# Ziel
Schreibe den Kommentar zum Tag der Deutschen Einheit im Anschluss an seinen letzten Satz weiter.

== Ausgangstext

Kommentar Tag der Deutschen Einheit: Hier gibt es nichts zu feiern

Dresden zeigte, welche Fronten einer kollektiven Identität entgegenstehen. Die Beschwörung der Einheit kann die Spaltung nicht überdecken.

Ein rotes Grafitti „Werdet glücklich“, schräg dahinter Menschen mit Deutschlandfahnen

Schwer, mit dem glücklich sein in diesen Tagen Foto: dpa

Der „Tag der Deutschen Einheit“ verdient seine Bezeichnung bestenfalls noch historisch. Spätestens seit Montag sollte treffender von einem Tag der Spaltung die Rede sein. Weniger, weil auch nach 26 Jahren ökonomische Interessen und mentale Entwicklungsunterschiede zwischen Ost und West über den nationalen Wiedervereinigungsgedanken dominieren. Dresden demonstrierte vielmehr, welche neuen Fronten quer durch das Land die Beschwörungen einer kollektiven Identität konterkarieren.

Denn viele Deutsche, die mit sich einigermaßen im Reinen sind, möchten mit jenen Deutschen, die am Montag ihre Neurosen, ihre Phobien und ihren Hass sogar gegen die ihnen fremde eigene Kultur herausbrüllten, nichts zu tun haben. Wer Beethovens „Fidelio“-Ouvertüre, mit der am 7. Oktober 1989 in der Semperoper auch ein Zeichen für den damaligen Aufbruch gesetzt wurde, und Lessings Ringparabel aus dem „Nathan“ mit Trillerpfeifen und infantilen „Merkel muss weg“-Rufen erstickt, will zurück in die Barbarei.

====
== Datensatz

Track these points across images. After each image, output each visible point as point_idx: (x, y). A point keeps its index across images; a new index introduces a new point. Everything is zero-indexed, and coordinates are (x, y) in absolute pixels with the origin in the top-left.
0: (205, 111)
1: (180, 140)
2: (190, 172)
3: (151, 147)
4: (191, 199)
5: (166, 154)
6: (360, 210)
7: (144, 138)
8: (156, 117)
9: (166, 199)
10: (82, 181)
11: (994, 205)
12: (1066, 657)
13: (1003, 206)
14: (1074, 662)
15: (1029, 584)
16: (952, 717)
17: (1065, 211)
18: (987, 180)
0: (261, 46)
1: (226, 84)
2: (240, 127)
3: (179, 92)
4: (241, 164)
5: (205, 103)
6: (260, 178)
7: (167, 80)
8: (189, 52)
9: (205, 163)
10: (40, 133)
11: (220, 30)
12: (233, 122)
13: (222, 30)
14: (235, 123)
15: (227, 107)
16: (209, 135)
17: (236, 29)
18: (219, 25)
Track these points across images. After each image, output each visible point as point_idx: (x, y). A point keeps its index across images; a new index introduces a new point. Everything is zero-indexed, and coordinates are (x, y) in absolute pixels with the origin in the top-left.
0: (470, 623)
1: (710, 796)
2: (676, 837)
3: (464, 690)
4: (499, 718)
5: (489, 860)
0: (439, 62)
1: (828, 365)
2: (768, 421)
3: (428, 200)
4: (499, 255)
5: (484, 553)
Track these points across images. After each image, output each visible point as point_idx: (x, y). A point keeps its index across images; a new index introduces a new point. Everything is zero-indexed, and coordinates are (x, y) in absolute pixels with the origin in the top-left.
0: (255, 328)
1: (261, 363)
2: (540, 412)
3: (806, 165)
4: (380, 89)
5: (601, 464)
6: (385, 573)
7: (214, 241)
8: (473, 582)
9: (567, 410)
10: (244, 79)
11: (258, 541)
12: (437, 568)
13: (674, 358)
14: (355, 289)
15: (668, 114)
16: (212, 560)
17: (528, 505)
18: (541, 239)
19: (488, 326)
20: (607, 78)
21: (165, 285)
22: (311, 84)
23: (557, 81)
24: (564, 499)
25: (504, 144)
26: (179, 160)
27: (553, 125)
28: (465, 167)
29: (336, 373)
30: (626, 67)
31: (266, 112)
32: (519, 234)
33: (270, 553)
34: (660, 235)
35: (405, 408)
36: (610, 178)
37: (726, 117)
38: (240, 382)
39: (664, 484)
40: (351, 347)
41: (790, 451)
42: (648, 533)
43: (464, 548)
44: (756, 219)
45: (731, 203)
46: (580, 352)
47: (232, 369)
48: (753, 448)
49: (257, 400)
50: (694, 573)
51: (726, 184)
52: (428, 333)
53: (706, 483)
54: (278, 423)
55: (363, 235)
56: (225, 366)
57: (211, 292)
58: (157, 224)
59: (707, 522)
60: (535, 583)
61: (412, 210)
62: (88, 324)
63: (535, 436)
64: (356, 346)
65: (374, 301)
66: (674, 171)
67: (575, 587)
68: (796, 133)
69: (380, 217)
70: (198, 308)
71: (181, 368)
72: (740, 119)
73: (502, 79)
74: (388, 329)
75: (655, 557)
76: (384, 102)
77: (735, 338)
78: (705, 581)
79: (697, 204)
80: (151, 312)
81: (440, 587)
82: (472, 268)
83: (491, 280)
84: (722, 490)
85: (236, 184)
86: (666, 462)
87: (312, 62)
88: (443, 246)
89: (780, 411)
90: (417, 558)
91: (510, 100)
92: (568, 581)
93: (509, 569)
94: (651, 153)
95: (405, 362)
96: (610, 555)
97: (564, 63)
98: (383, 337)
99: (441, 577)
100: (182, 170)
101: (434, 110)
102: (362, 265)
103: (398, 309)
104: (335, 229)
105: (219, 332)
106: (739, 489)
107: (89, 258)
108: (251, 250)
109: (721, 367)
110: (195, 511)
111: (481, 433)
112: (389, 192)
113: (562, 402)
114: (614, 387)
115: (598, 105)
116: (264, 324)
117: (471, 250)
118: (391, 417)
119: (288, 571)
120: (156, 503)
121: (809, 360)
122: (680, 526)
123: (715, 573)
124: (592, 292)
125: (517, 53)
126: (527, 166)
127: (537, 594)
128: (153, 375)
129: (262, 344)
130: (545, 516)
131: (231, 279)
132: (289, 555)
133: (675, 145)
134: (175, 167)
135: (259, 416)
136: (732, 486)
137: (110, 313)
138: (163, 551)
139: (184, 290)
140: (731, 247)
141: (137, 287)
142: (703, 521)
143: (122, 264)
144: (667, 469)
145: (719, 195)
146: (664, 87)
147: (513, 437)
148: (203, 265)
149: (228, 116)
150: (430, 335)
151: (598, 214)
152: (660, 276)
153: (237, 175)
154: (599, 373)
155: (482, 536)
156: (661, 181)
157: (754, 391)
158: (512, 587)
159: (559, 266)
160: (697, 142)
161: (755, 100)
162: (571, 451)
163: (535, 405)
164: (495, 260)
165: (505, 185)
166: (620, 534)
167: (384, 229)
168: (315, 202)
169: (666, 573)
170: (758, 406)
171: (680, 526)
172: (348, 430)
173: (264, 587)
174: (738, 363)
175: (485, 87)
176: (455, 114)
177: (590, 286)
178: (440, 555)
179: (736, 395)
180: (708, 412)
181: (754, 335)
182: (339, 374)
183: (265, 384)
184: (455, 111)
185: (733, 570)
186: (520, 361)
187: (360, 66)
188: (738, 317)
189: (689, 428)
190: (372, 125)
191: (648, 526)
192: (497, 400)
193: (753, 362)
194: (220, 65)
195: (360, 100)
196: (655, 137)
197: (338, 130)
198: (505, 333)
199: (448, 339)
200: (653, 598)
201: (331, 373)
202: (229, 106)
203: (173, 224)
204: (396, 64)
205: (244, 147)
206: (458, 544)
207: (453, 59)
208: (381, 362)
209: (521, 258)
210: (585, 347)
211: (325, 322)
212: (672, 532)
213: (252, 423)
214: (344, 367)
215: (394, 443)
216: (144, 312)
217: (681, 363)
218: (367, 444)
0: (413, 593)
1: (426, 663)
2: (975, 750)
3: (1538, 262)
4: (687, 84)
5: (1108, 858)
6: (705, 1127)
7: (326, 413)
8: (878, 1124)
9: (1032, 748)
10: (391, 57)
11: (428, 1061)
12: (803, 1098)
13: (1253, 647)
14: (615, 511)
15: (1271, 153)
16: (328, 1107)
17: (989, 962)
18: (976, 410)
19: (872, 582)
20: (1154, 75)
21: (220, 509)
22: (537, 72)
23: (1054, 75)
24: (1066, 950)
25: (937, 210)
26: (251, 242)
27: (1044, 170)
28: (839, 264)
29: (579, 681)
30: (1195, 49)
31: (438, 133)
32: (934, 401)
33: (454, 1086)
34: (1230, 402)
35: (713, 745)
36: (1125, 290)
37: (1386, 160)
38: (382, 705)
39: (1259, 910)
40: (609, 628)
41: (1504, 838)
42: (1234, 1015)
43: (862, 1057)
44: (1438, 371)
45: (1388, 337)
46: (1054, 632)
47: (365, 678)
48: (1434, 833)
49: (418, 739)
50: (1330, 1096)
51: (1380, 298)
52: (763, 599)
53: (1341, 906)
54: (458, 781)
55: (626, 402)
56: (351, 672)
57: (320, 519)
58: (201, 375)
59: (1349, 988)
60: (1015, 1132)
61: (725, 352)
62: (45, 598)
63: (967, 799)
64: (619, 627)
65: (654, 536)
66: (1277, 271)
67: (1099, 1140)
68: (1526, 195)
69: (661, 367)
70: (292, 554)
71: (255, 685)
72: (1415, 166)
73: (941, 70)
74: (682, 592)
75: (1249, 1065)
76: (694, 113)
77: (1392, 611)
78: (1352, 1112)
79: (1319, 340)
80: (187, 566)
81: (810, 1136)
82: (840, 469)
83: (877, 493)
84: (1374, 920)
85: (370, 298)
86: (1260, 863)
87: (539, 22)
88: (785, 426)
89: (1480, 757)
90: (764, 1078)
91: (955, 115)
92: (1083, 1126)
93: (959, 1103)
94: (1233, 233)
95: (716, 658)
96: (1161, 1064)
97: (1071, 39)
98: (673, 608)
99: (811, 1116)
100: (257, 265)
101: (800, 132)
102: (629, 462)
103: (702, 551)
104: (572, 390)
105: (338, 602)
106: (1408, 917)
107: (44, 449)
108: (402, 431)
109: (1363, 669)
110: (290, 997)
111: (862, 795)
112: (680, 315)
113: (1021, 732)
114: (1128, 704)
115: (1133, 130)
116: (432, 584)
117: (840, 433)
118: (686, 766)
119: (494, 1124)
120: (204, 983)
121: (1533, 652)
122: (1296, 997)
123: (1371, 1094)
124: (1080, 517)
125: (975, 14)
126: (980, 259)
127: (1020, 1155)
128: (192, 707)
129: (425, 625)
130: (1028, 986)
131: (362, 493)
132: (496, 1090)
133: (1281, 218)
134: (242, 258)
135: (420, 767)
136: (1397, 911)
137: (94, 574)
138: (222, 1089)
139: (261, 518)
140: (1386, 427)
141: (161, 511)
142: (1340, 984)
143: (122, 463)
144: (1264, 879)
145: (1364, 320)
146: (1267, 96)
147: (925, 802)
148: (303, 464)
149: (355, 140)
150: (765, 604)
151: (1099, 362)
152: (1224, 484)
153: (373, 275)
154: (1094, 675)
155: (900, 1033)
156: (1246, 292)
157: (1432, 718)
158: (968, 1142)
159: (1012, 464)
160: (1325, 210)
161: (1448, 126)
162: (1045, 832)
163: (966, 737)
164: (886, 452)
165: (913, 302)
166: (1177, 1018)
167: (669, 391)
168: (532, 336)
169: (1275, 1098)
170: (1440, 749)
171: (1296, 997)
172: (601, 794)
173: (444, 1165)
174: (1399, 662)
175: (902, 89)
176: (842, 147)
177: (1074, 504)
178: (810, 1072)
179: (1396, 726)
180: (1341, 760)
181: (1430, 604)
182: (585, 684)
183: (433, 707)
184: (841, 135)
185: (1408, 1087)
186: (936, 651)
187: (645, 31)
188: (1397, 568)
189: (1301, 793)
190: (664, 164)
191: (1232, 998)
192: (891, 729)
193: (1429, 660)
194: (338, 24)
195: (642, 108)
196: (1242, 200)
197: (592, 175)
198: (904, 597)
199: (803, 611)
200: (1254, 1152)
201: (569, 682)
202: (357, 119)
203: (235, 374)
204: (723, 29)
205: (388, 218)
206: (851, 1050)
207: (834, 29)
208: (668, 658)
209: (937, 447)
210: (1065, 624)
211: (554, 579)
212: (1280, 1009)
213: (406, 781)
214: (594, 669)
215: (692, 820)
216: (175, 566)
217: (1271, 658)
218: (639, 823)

====

# Antwort
Dresden sah in den drei Jubeltagen die innerdeutschen Parallelgesellschaften, die faktisch eine Multikultur und leider auch eine Multi-Unkultur konstituieren. Die indifferente Masse aß Bratwurst, trank ihr Bier und ließ sich von den Bühnen unterhalten. Die eine Minderheit schaute sogar mal im Pavillon des Bundestages vorbei und hörte sich eine Podiumsdiskussion oder einen Poetry Slam an.

Auf dem Theaterplatz traf man sogar noch ehrliche Patrioten. Neben ihnen eine weitere Minderheit, schwarzhaarig und dunkelhäutig, die beim „Feiertag“ des Gastlandes dabei sein wollte. Und dann eben jene Edeldeutschen von Pegida, die dunkelhäutigen Ehrengästen Affenlaute hinterherbrüllen und einen Kreuzkantor als „Volksverräter“ beschimpfen.

Gewiss, Dresden ist nicht von ungefähr zur Hauptstadt der „Bewegung“ rückwärts avanciert. Aber die Stadt verdient deshalb ebenso wenig eine kollektive Denunziation wie die Deutschen ein einheitliches Volk sind. Hier in Sachsen zeigt sich der Zustand der gesamten Nation wie im Fokus. Die penetrante Beschwörung des anachronistischen Begriffs der Einheit indiziert nur die tiefe Verunsicherung über eine sich immer weiter aufspaltende Gesellschaft.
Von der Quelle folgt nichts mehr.